**Assignment:**
Read the records beneath this task and copy every line that contains the string "middle".

_ _ _

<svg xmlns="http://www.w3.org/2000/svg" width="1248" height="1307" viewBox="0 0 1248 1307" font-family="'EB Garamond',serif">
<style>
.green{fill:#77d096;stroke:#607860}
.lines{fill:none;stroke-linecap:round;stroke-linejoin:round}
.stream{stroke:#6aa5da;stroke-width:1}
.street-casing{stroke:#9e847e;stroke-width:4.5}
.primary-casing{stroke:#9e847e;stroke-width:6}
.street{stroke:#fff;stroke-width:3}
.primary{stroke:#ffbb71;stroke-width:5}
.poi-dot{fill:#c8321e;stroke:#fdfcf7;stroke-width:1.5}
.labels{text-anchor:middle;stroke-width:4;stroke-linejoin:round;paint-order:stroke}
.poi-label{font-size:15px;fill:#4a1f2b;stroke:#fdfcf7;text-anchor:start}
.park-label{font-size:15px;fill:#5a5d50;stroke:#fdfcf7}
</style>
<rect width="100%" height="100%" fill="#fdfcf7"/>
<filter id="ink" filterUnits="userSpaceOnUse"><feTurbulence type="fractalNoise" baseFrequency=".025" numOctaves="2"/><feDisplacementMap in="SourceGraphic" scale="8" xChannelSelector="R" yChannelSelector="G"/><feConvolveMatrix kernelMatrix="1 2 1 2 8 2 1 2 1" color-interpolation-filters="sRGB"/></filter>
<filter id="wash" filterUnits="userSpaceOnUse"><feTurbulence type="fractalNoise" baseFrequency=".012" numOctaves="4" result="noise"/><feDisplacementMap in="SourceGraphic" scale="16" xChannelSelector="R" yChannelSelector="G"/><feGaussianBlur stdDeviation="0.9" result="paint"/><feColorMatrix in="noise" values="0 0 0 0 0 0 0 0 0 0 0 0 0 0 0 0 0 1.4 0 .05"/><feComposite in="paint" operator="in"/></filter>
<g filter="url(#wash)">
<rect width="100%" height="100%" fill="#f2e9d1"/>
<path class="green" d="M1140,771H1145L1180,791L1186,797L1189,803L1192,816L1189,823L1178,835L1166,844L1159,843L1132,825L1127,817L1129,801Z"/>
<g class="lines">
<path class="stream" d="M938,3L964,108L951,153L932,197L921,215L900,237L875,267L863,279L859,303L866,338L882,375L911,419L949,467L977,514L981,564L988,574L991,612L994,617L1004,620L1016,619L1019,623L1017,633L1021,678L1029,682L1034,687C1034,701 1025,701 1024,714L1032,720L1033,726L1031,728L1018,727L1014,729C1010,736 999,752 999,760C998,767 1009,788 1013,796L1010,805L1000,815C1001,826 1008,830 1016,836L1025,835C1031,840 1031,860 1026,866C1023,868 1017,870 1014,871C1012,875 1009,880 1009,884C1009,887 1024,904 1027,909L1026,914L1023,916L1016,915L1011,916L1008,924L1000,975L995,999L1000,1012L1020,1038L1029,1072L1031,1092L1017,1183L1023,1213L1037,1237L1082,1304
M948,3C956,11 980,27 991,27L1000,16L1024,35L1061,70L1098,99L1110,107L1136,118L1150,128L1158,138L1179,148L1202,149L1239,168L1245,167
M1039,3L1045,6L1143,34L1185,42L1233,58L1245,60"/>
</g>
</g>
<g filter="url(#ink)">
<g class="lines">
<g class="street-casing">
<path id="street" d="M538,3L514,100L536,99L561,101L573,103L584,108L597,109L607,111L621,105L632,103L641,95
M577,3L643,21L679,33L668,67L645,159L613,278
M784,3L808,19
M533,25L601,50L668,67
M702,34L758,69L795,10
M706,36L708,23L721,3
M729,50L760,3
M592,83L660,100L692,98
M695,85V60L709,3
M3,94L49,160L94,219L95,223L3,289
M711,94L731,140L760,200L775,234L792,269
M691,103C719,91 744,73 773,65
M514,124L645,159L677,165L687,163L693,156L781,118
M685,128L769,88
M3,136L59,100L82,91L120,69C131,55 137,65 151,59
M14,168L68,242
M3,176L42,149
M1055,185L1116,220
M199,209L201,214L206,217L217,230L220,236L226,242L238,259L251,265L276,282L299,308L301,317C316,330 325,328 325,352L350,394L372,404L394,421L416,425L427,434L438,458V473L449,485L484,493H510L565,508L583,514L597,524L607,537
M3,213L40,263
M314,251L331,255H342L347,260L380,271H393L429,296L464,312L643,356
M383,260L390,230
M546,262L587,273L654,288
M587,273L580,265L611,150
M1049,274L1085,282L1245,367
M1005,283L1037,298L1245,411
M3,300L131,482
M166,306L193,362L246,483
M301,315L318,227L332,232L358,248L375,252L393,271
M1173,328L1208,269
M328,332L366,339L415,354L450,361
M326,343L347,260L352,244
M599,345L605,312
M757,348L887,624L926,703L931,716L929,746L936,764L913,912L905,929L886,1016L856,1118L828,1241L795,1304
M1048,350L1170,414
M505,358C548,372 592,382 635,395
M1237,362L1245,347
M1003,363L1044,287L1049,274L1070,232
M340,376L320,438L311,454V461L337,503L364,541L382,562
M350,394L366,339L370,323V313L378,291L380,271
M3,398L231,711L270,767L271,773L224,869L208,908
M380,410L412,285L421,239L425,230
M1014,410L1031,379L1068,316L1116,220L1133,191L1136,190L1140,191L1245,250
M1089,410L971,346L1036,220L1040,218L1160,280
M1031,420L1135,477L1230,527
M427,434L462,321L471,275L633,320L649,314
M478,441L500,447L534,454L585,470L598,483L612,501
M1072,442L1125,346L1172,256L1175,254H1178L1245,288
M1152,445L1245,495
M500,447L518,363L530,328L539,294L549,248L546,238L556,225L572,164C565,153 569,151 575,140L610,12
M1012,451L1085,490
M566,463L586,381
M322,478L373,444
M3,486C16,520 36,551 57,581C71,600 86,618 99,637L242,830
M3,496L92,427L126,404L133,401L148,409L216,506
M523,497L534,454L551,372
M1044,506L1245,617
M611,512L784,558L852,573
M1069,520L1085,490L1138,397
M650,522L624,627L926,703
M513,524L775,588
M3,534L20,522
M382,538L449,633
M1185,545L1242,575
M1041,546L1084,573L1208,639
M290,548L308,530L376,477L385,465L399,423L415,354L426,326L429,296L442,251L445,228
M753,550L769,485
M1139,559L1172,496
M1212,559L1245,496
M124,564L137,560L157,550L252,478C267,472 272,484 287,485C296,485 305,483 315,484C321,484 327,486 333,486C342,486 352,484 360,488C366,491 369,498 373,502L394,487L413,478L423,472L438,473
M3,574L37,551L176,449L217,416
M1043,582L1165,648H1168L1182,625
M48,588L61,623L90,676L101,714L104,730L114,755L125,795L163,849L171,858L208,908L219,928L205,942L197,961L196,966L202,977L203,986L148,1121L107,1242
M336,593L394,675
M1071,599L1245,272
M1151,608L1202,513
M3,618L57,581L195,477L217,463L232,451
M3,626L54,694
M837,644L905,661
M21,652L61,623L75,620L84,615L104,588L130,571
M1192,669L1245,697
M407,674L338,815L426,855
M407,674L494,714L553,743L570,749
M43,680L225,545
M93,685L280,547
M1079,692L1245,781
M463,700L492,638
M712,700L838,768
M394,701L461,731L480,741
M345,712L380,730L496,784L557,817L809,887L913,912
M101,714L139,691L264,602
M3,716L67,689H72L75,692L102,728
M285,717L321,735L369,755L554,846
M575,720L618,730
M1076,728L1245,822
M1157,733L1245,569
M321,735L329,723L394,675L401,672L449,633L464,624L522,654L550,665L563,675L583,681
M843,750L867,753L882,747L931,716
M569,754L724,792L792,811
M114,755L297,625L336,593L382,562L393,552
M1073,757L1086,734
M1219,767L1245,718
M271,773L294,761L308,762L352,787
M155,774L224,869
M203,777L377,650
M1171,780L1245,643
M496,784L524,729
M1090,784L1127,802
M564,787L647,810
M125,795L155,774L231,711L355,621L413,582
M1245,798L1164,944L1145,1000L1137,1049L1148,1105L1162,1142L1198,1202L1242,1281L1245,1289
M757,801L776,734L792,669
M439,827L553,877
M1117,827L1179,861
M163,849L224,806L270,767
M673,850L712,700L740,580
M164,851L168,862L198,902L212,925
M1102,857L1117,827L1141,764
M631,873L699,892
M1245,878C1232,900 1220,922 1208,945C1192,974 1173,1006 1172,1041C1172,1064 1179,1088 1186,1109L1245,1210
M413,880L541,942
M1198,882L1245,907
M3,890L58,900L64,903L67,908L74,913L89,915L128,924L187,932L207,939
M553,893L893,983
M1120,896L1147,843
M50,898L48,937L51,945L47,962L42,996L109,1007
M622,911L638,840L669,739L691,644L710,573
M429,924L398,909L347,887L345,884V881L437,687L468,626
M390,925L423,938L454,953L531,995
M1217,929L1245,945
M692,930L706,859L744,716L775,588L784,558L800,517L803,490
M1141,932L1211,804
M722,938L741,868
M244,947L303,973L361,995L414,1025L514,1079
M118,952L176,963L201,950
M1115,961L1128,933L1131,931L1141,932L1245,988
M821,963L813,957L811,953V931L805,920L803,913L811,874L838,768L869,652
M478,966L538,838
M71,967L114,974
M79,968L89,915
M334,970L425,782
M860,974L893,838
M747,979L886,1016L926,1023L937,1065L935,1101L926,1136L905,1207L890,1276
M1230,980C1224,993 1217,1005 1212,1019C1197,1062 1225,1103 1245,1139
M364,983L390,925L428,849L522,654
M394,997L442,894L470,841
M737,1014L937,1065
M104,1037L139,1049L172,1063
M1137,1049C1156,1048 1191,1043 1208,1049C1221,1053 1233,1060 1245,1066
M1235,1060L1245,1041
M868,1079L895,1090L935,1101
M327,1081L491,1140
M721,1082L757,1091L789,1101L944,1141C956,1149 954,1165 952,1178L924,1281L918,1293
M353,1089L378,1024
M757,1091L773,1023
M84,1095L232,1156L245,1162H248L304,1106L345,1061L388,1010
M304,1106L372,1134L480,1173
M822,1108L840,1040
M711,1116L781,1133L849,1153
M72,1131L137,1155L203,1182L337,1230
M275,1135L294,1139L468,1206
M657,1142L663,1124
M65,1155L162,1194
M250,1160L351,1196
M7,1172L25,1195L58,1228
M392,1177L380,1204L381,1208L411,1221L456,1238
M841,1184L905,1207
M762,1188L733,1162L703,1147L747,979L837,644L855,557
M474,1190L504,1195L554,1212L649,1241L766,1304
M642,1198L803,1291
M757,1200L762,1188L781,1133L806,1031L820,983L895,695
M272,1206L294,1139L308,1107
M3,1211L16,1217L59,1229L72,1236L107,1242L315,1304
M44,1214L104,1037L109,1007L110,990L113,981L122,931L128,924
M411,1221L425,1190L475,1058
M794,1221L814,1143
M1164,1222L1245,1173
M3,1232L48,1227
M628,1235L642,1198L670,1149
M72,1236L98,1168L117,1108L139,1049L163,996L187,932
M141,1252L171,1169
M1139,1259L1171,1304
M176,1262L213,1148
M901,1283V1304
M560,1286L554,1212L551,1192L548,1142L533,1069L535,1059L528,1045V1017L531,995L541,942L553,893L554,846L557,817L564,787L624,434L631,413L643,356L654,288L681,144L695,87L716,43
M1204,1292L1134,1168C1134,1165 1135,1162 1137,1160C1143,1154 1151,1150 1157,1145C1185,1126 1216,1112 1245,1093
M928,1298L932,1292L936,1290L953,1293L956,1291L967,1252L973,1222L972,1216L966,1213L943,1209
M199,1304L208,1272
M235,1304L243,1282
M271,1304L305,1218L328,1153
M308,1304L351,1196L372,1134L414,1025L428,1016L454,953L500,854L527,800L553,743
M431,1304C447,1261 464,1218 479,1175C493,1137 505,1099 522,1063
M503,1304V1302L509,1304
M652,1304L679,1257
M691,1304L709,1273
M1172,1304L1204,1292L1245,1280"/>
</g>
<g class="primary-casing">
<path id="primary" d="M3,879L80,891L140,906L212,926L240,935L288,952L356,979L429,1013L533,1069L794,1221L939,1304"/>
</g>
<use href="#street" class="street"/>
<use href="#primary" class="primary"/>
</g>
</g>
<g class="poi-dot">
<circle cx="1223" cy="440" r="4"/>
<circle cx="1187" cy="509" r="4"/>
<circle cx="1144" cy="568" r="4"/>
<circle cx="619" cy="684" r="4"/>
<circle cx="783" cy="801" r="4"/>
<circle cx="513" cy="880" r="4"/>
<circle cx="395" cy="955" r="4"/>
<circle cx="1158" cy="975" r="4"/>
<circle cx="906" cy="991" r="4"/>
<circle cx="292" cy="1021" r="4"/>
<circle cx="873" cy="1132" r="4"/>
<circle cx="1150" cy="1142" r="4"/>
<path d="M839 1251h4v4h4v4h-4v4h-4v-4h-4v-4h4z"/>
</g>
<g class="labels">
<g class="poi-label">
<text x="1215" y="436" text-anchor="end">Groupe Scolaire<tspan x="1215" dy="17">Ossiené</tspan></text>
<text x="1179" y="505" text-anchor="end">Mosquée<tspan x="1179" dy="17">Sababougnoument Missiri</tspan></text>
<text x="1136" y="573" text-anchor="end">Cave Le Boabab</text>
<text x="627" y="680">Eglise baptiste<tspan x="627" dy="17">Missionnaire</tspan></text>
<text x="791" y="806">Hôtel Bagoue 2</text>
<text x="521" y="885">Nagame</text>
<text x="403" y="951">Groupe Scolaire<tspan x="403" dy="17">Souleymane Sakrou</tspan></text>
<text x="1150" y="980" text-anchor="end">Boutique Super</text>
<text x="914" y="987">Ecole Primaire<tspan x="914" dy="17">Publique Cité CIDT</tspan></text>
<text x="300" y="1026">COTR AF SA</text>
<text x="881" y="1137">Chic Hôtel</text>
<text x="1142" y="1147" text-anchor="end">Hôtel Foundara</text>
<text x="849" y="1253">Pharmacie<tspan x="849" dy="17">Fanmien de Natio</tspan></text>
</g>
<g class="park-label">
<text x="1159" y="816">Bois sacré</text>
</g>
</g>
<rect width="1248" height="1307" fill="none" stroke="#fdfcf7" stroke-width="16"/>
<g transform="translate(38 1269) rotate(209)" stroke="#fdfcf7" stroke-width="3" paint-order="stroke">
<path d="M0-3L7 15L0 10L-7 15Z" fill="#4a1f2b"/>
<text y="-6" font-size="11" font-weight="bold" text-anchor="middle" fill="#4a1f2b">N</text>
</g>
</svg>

_ _ _

**Task answer:**
.labels{text-anchor:middle;stroke-width:4;stroke-linejoin:round;paint-order:stroke}
<text y="-6" font-size="11" font-weight="bold" text-anchor="middle" fill="#4a1f2b">N</text>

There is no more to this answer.